如何制作三元组列并对其应用函数

时间:2016-02-06 05:09:41

标签: r

我有一个mycols的数据框。您可以看到mycols包含^SQN^WES^WGS列集。我想以同一顺序创建SQNWESWGS列的三元组(我不想包含(Pile:up)$:AD$列)可以看到mycols的每个集合的SQN,WES和WGS的扩展名是相同的。换句话说,我想制作一组具有相同扩展名的SQN,WES和WGS。然后我有一个名为myfunc的函数。
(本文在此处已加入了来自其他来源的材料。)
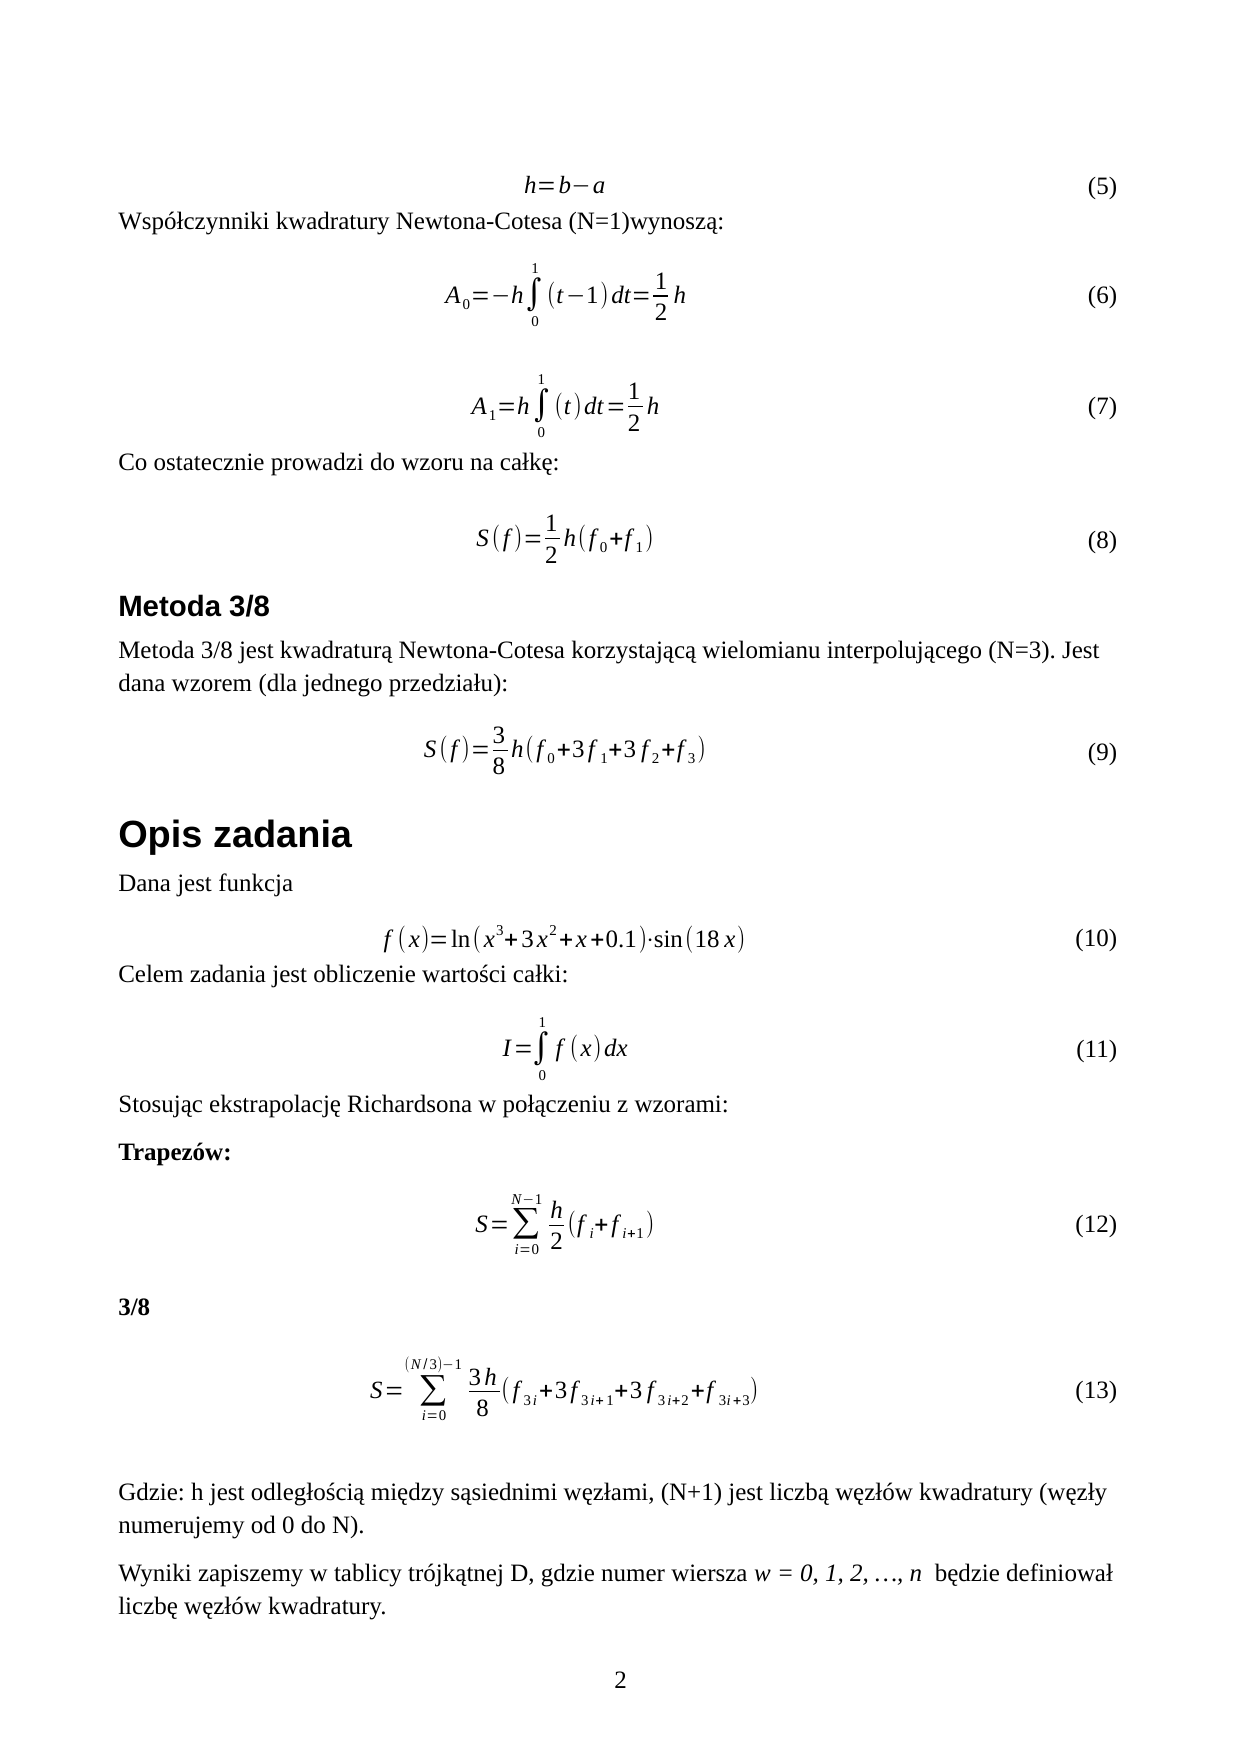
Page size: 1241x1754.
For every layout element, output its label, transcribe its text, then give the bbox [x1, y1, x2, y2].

table_header (5) [1011, 166, 1122, 206]
table_header [118, 1185, 1011, 1263]
subtitle Metoda 3/8 [118, 589, 1122, 623]
table_header [118, 504, 1011, 574]
table_header [118, 915, 1011, 959]
text Co ostatecznie prowadzi do wzoru na całkę: [118, 447, 1122, 504]
text Metoda 3/8 jest kwadraturą Newtona-Cotesa korzystającą wielomianu interpolującego (N=3). Jest dana wzorem (dla jednego przedziału): [118, 635, 1122, 697]
table_header [118, 254, 1011, 336]
table_header [118, 716, 1011, 786]
table_header (7) [1011, 365, 1122, 447]
subtitle Opis zadania [118, 811, 1122, 855]
table_header (11) [1011, 1007, 1122, 1089]
text 3/8 [118, 1292, 1122, 1321]
text Trapezów: [118, 1137, 1122, 1166]
table_header (10) [1011, 915, 1122, 959]
table_header (9) [1011, 716, 1122, 786]
text Celem zadania jest obliczenie wartości całki: [118, 959, 1122, 988]
table_header [118, 166, 1011, 206]
table_header [118, 1350, 1011, 1430]
table_header (6) [1011, 254, 1122, 336]
table_header [118, 1007, 1011, 1089]
text Gdzie: h jest odległością między sąsiednimi węzłami, (N+1) jest liczbą węzłów kwadratury (węzły numerujemy od 0 do N). [118, 1477, 1122, 1539]
table_header [118, 365, 1011, 447]
table_header (13) [1011, 1350, 1122, 1430]
table_header (8) [1011, 504, 1122, 574]
text Współczynniki kwadratury Newtona-Cotesa (N=1)wynoszą: [118, 206, 1122, 235]
text Stosując ekstrapolację Richardsona w połączeniu z wzorami: [118, 1089, 1122, 1118]
text Wyniki zapiszemy w tablicy trójkątnej D, gdzie numer wiersza w = 0, 1, 2, …, n będzie definiował liczbę węzłów kwadratury. [118, 1558, 1122, 1620]
table_header (12) [1011, 1185, 1122, 1263]
text Dana jest funkcja [118, 868, 1122, 896]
我想将该函数应用于由此形成的每个三元组。

mycols<- c("SQN:IDH2:G515T:R172M","WES:IDH2:G515T:R172M"    ,"WES:IDH2:G515T:R172M:AD:(Pile:up)", "WGS:IDH2:G515T:R172M","SQN:JAK1:A1432T:T478S",   "WES:JAK1:A1432T:T478S" ,"WES:JAK1:A1432T:T478S:AD:(pile:up)","WGS:JAK1:A1432T:T478S","SQN:JAK1:T1868C:V623A","WES:JAK1:T1868C:V623A","WES:JAK1:T1868C:V623A:AD","WES:JAK1:T1868C:V623A:AD:(Pile:up)",  "WGS:JAK1:T1868C:V623A")

结果:

triplet1
"SQN:IDH2:G515T:R172M",   "WES:IDH2:G515T:R172M", "WGS:IDH2:G515T:R172M" 
triplet2
"SQN:JAK1:A1432T:T478S","WES:JAK1:A1432T:T478S","WGS:JAK1:A1432T:T478S",
triplet3
"SQN:JAK1:T1868C:V623A","WES:JAK1:T1868C:V623A","WGS:JAK1:T1868C:V623A"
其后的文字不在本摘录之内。